Das ist deutlich genauer als die Daten zu einer normalen Grippesaison. Die nämlich werden mit einem mathematischen Modell hochgerechnet. Die Methode ist, so betont das RKI, international anerkannt und bewährt. Aber das Ergebnis bleibt eine Schätzung, in die leicht auch Tote mit Atemwegserkrankungen eingehen, die gar nicht an Influenza erkrankt waren. Die RKI-Statistik zählt für Deutschland bislang 215.881 Fälle von Schweinegrippe, doch dürfte die tatsächliche Zahl höher liegen, weil zum Teil nur der Labornachweis galt. Die Zahl der Toten wird mit 159 angegeben.

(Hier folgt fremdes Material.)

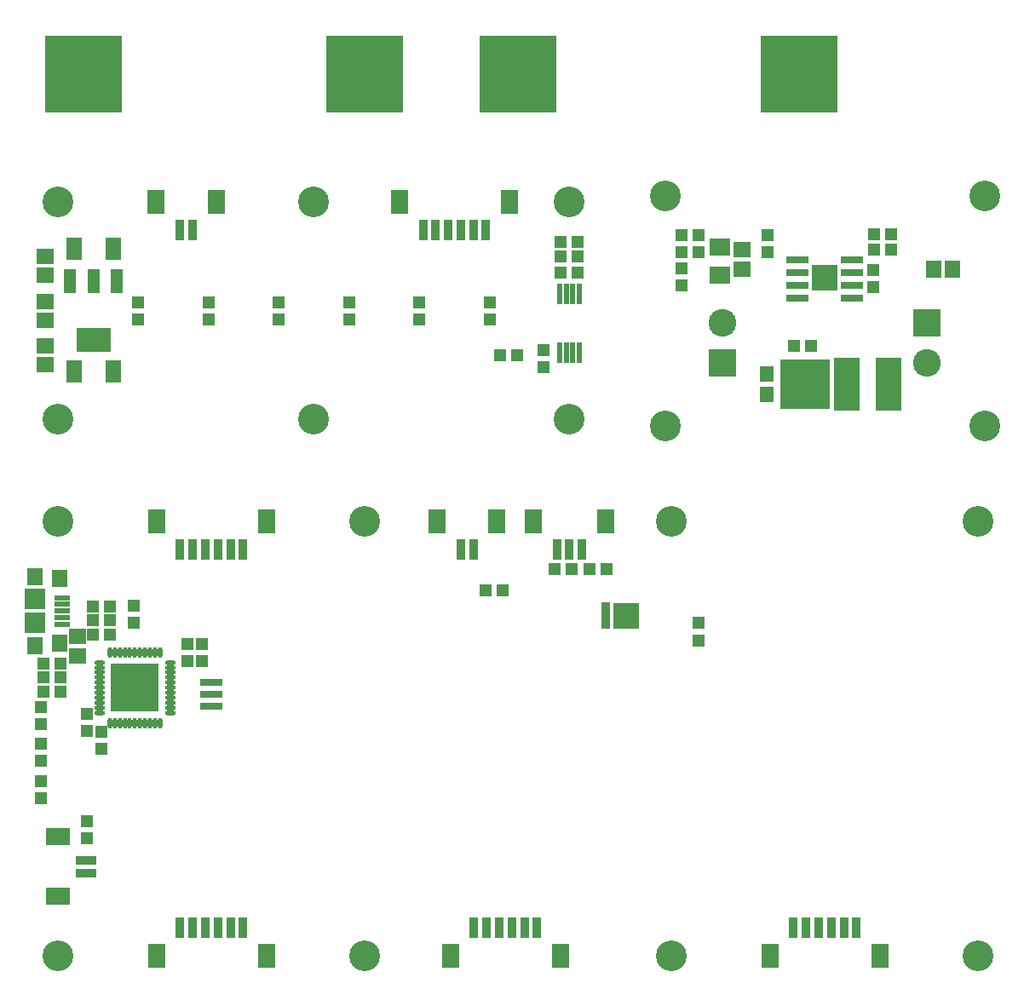
<source format=gbs>
G04 DipTrace 3.0.0.1*
G04 panel2.GBS*
%MOIN*%
G04 #@! TF.FileFunction,Soldermask,Bot*
G04 #@! TF.Part,Single*
%AMOUTLINE1*
4,1,7,
-0.049488,0.05126,
-0.049488,-0.05126,
0.049488,-0.05126,
0.049488,-0.025512,
0.049488,7.9E-5,
0.049488,0.02567,
0.049488,0.05126,
-0.049488,0.05126,
0*%
%ADD66C,0.12*%
%ADD71R,0.098583X0.098583*%
%ADD73R,0.100552X0.208819*%
%ADD75C,0.108032*%
%ADD77R,0.108032X0.108032*%
%ADD79R,0.193859X0.197008*%
%ADD81R,0.058032X0.06315*%
%ADD83R,0.059213X0.067087*%
%ADD85R,0.078898X0.071024*%
%ADD87R,0.086772X0.031654*%
%ADD91R,0.135985X0.092678*%
%ADD93R,0.045434X0.092678*%
%ADD95R,0.02378X0.078898*%
%ADD101R,0.032835X0.025749*%
%ADD103R,0.082835X0.082835*%
%ADD105R,0.059213X0.065119*%
%ADD107R,0.06315X0.071024*%
%ADD109R,0.061182X0.02378*%
%ADD111R,0.094646X0.071024*%
%ADD113R,0.078898X0.035591*%
%ADD115R,0.071024X0.094646*%
%ADD117R,0.035591X0.078898*%
%ADD123R,0.06315X0.090709*%
%ADD125R,0.067087X0.059213*%
%ADD127R,0.051339X0.047402*%
%ADD129R,0.047402X0.051339*%
%ADD131R,0.188032X0.188032*%
%ADD133O,0.041497X0.019843*%
%ADD135O,0.019843X0.041497*%
%ADD141OUTLINE1*%
%FSLAX26Y26*%
G04*
G70*
G90*
G75*
G01*
G04 BotMask*
%LPD*%
D135*
X745589Y1731810D3*
X765275D3*
X784960D3*
X804645D3*
X824330D3*
X844015D3*
X863700D3*
X883385D3*
X903070D3*
X922755D3*
X942440D3*
D133*
X981810Y1692440D3*
Y1672755D3*
Y1653070D3*
Y1633385D3*
Y1613700D3*
Y1594015D3*
Y1574330D3*
Y1554645D3*
Y1534960D3*
Y1515275D3*
Y1495589D3*
D135*
X942440Y1456219D3*
X922755D3*
X903070D3*
X883385D3*
X863700D3*
X844015D3*
X824330D3*
X804645D3*
X784960D3*
X765275D3*
X745589D3*
D133*
X706219Y1495589D3*
Y1515275D3*
Y1534960D3*
Y1554645D3*
Y1574330D3*
Y1594015D3*
Y1613700D3*
Y1633385D3*
Y1653070D3*
Y1672755D3*
Y1692440D3*
D131*
X844015Y1594015D3*
D129*
X837813Y1848206D3*
Y1915135D3*
X1050334Y1698192D3*
Y1765121D3*
D127*
X746263Y1800412D3*
X679334D3*
D129*
X1406689Y3035306D3*
Y3102235D3*
X856688Y3035306D3*
Y3102235D3*
X656544Y1490092D3*
Y1423163D3*
X1131689Y3035306D3*
Y3102235D3*
X3050546Y1846380D3*
Y1779450D3*
X1681689Y3035306D3*
Y3102235D3*
X2444189Y2914735D3*
Y2847806D3*
X1956689Y3035306D3*
Y3102235D3*
D125*
X494188Y3206369D3*
Y3281172D3*
Y2931172D3*
Y2856369D3*
D129*
X2231689Y3035306D3*
Y3102235D3*
D123*
X604919Y3312520D3*
X758457D3*
X604919Y2831271D3*
X758457D3*
D125*
X619038Y1794163D3*
Y1719360D3*
X494188Y3106172D3*
Y3031369D3*
D66*
X544015Y2244016D3*
X4144016Y544016D3*
X2944016Y2244016D3*
X544015Y544016D3*
X1744017Y2244016D3*
Y544016D3*
X4144016Y2244016D3*
X2944016Y544016D3*
X544188Y3493771D3*
X2544189D3*
X1544189D3*
X544188Y2643771D3*
X1544189D3*
X2544189D3*
D117*
X1019582Y3383534D3*
X1068794D3*
D115*
X1161314Y3493771D3*
X927062D3*
D117*
X1971158Y3383534D3*
X2020370D3*
D115*
X2309740Y3493771D3*
X1878638D3*
D117*
X2069583Y3383534D3*
X2118796D3*
X2168008D3*
X2217221D3*
X1267049Y654254D3*
X1217836D3*
D115*
X928466Y544017D3*
X1359568D3*
D117*
X1168624Y654254D3*
X1119411D3*
X1070198D3*
X1020986D3*
X3667047D3*
X3617835D3*
D115*
X3328465Y544017D3*
X3759567D3*
D117*
X3568622Y654254D3*
X3519410D3*
X3470197D3*
X3420985D3*
X2417047D3*
X2367835D3*
D115*
X2078465Y544017D3*
X2509567D3*
D117*
X2318622Y654254D3*
X2269410D3*
X2220197D3*
X2170985D3*
X1020986Y2133780D3*
X1070198D3*
D115*
X1359568Y2244016D3*
X928466D3*
D117*
X1119411Y2133780D3*
X1168624D3*
X1217836D3*
X1267049D3*
D113*
X654251Y869411D3*
Y918624D3*
D111*
X544015Y1011143D3*
Y776891D3*
D117*
X2119410Y2133780D3*
X2168622D3*
D115*
X2261142Y2244016D3*
X2026890D3*
D117*
X2494803Y2133780D3*
X2544016D3*
D115*
X2685748Y2244016D3*
X2402284D3*
D117*
X2593229Y2133780D3*
D129*
X475273Y1160635D3*
Y1227565D3*
Y1450377D3*
Y1517306D3*
Y1306612D3*
Y1373541D3*
D109*
X558336Y1842834D3*
Y1868424D3*
Y1894015D3*
Y1919605D3*
Y1945196D3*
D107*
X549478Y1768030D3*
Y2019999D3*
D105*
X453021Y1759172D3*
Y2028857D3*
D103*
Y1846771D3*
Y1941259D3*
D101*
X2687521Y1837275D3*
Y1862471D3*
Y1888062D3*
Y1913652D3*
D141*
X2767443Y1875267D3*
D129*
X656515Y1071233D3*
Y1004303D3*
D127*
X2689982Y2056516D3*
X2623053D3*
X2485553D3*
X2552482D3*
D129*
X712798Y1354404D3*
Y1421334D3*
D127*
X485565Y1687901D3*
X552494D3*
X2283731Y1975265D3*
X2216802D3*
X485565Y1579428D3*
X552494D3*
D129*
X1106589Y1765121D3*
Y1698192D3*
D127*
X485565Y1633856D3*
X552494D3*
X2577654Y3218771D3*
X2510725D3*
Y3337520D3*
X2577654D3*
Y3281271D3*
X2510725D3*
X2273225Y2893772D3*
X2340154D3*
X746263Y1912925D3*
X679334D3*
X746263Y1856670D3*
X679334D3*
D95*
X2505803Y3132944D3*
X2531394D3*
X2556985D3*
X2582575D3*
Y2904597D3*
X2556985D3*
X2531394D3*
X2505803D3*
D93*
X591137Y3182944D3*
X681688D3*
X772239D3*
D91*
X681688Y2954597D3*
D87*
X1144017Y1616256D3*
Y1569012D3*
Y1521768D3*
D127*
X3489981Y2931516D3*
X3423051D3*
D85*
X3131516Y3207649D3*
Y3317885D3*
D125*
X3219016Y3231614D3*
Y3306418D3*
D83*
X4043918Y3231516D3*
X3969114D3*
D129*
X3731516Y3227481D3*
Y3160551D3*
D81*
X3316407Y2822461D3*
Y2740571D3*
D79*
X3466210Y2781516D3*
D66*
X2919016Y2619016D3*
Y3519016D3*
X4169016D3*
Y2619016D3*
D77*
X3144016Y2866063D3*
D75*
Y3021969D3*
D77*
X3944016D3*
D75*
Y2866063D3*
D73*
X3631074Y2781516D3*
X3794460D3*
D129*
X2981516Y3364981D3*
Y3298051D3*
X3050267Y3364981D3*
Y3298051D3*
X2981516Y3233731D3*
Y3166802D3*
D127*
X3802481Y3306516D3*
X3735551D3*
Y3369016D3*
X3802481D3*
D129*
X3319016Y3364981D3*
Y3298051D3*
D87*
X3437717Y3119016D3*
Y3169016D3*
Y3219016D3*
Y3269016D3*
X3650315D3*
Y3219016D3*
Y3169016D3*
Y3119016D3*
D71*
X3544016Y3197953D3*
G36*
X1594016Y4144016D2*
X1894016D1*
Y3844016D1*
X1594016D1*
Y4144016D1*
G37*
G36*
X494016D2*
X794016D1*
Y3844016D1*
X494016D1*
Y4144016D1*
G37*
G36*
X3294016D2*
X3594016D1*
Y3844016D1*
X3294016D1*
Y4144016D1*
G37*
G36*
X2194016D2*
X2494016D1*
Y3844016D1*
X2194016D1*
Y4144016D1*
G37*
M02*

</source>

Ob Patienten tatsächlich an der Schweinegrippe gestorben sind, ist selbst mit Obduktion nicht immer eindeutig zu bestimmen: Im Klinikum Kassel starb Anfang November eine 15-jährige Schülerin. Ein Speicheltest hatte das H1N1-Virus bei dem Mädchen nachgewiesen. Die Obduktion bestätigte eine Herzmuskelentzündung als Todesursache. Doch ob diese durch das Schweinegrippe- oder ein anderes Virus ausgelöst wurde, ließ sich nicht klären.

Markus Schimmelpfennig, Leiter des Seuchen-Referats, ist kein Mann, der Gefahren kleinredet. "Es ging nicht darum, Leute in falscher Sicherheit zu wiegen, sondern darum, den Sachverhalt korrekt darzustellen." Dass ein Fall wie dieser in der RKI-Schweinegrippe-Toten-Statistik auftaucht und die Boulevardpresse eine "Rührzeile für sensationsgeile Leser" daraus zimmert, macht seine Arbeit nicht leichter.

Im nahen Göttingen hat Helmut Eiffert viel mit der Schweinegrippe zu tun. Der Professor für Mikrobiologie bestätigt, dass viele schwere Schweinegrippe-Fälle ins Uniklinikum eingeliefert werden. "Wir haben hier seit zwei Monaten im Schnitt fünf Personen mit Schweinegrippe auf der Intensivstation", sagte er kurz vor Weihnachten. Schlüsse kann er daraus wenige ziehen. Er weiß nicht, wie viel Prozent der Bevölkerung im Einzugsgebiet der Klinik das sind.

Auch Eifferts Kollege Michael Kochen befasst sich mit der Schweinegrippe. Diese mit der Spanischen Grippe von 1918 zu vergleichen, bezeichnete er als "aus mehreren Gründen hanebüchen". Der Erreger sei damals überwiegend auf Menschen in ärmlichen und hygienisch unzureichenden Lebensverhältnissen gestoßen. Es habe keine Antibiotika zur Behandlung bakterieller Komplikationen gegeben. Und, so Kochen, den Kranken sei damals eine Therapie empfohlen worden, die bei vielen Patienten zu einem Lungenödem führte. Sie seien "regelrecht erstickt". Doch das weiß man erst heute.